• Assigned task: When "szószéket" occurs in a line of the material, copy that line.
[[ Information open ]]
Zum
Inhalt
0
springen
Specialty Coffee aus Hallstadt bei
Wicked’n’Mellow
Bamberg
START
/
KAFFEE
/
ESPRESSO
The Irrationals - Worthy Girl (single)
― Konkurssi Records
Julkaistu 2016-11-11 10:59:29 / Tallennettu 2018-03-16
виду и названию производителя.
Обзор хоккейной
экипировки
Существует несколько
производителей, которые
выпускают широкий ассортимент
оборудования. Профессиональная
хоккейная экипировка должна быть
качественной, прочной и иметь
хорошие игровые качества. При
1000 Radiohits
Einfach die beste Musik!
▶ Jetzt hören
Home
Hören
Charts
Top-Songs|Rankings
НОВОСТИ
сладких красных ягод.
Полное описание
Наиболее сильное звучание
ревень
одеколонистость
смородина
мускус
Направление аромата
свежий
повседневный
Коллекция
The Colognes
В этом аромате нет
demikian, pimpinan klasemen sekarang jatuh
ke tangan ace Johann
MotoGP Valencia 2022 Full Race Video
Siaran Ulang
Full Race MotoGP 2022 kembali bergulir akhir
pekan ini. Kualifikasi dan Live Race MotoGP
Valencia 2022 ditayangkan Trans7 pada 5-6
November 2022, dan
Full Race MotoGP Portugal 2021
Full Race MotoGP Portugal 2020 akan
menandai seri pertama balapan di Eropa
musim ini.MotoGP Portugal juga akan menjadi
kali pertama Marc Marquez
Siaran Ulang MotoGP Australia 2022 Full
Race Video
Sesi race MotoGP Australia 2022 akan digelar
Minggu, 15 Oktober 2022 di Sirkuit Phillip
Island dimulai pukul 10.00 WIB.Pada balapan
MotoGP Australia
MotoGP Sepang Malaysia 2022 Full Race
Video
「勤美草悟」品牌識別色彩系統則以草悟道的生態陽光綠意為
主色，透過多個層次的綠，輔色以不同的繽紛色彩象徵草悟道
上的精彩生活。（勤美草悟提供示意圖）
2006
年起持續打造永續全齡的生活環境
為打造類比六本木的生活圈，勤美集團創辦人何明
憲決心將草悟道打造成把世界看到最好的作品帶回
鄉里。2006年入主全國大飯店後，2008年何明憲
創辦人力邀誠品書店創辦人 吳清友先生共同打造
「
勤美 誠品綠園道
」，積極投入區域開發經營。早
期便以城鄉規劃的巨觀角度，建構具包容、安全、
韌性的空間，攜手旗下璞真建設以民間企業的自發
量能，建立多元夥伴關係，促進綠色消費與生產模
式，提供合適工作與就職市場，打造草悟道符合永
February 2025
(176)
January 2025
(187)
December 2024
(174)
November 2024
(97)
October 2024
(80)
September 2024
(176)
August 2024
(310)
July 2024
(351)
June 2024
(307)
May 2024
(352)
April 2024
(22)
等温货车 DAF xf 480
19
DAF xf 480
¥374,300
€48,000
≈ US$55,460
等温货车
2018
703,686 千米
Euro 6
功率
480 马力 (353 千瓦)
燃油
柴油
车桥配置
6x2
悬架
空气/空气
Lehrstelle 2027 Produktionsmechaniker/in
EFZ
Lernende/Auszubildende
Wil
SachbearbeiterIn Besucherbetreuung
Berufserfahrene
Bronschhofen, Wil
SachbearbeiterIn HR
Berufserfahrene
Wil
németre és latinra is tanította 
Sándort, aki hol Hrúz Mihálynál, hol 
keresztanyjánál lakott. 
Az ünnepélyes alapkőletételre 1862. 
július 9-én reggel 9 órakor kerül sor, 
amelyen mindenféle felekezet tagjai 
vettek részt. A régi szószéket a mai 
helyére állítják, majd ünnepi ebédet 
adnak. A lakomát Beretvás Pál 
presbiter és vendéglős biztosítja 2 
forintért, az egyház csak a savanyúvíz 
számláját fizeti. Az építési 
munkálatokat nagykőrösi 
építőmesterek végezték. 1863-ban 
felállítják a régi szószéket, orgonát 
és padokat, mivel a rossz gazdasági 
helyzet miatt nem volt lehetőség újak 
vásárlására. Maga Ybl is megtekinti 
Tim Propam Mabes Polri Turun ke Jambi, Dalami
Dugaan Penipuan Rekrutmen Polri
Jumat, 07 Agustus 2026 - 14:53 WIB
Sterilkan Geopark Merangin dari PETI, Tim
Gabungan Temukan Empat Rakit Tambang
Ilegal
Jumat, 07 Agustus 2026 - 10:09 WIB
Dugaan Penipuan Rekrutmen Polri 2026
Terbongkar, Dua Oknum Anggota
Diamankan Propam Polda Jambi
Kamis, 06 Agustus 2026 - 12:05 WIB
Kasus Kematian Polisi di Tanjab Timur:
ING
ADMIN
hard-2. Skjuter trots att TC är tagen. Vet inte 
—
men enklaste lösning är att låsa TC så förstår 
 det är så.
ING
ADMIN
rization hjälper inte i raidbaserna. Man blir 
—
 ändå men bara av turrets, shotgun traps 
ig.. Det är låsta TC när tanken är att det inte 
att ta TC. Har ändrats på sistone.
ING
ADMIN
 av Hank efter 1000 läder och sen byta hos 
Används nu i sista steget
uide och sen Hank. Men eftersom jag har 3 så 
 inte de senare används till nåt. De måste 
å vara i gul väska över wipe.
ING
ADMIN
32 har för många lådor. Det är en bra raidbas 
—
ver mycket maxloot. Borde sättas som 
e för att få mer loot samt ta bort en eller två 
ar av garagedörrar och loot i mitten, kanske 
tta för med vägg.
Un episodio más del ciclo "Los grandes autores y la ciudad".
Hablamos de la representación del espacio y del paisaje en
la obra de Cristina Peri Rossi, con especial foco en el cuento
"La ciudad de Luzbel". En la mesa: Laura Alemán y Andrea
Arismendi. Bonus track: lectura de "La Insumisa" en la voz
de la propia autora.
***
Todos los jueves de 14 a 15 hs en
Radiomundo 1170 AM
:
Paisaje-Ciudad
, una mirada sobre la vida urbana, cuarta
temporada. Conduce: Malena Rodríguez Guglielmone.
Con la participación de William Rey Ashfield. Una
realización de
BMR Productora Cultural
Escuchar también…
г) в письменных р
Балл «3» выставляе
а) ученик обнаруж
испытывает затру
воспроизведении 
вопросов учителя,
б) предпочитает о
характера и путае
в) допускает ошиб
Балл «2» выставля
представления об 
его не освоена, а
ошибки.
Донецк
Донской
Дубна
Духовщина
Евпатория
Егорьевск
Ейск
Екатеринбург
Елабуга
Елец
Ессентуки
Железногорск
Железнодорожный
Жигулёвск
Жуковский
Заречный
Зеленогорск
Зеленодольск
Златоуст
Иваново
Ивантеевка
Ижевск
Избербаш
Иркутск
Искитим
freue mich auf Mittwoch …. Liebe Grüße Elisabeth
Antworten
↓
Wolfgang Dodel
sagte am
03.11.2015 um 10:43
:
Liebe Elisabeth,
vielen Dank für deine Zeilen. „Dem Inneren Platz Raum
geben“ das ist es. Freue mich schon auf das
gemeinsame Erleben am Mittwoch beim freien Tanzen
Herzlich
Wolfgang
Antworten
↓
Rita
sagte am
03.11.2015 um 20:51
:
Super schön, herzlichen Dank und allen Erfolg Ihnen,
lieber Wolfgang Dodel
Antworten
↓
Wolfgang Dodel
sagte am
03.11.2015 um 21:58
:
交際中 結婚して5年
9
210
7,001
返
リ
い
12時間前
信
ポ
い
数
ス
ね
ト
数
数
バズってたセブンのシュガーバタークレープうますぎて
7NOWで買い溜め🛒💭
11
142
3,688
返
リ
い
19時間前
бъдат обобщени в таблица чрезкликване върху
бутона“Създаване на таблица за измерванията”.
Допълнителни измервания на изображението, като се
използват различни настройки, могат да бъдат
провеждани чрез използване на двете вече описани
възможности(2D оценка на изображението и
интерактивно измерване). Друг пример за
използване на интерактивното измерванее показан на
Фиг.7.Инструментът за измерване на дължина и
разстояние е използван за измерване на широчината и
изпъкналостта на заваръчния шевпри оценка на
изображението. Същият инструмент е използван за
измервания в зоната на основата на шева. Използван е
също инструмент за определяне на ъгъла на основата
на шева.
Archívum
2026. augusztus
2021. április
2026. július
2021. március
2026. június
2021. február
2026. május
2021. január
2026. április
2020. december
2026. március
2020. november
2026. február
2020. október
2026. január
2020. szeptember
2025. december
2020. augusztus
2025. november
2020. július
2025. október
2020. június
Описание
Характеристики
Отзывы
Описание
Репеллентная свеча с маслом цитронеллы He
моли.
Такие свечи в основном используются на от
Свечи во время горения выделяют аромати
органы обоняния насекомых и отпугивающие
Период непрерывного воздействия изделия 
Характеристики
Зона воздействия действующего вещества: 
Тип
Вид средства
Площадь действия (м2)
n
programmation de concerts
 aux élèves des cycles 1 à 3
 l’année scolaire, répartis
[[ Information closed ]]
• Your response:
vettek részt. A régi szószéket a mai 
felállítják a régi szószéket, orgonát 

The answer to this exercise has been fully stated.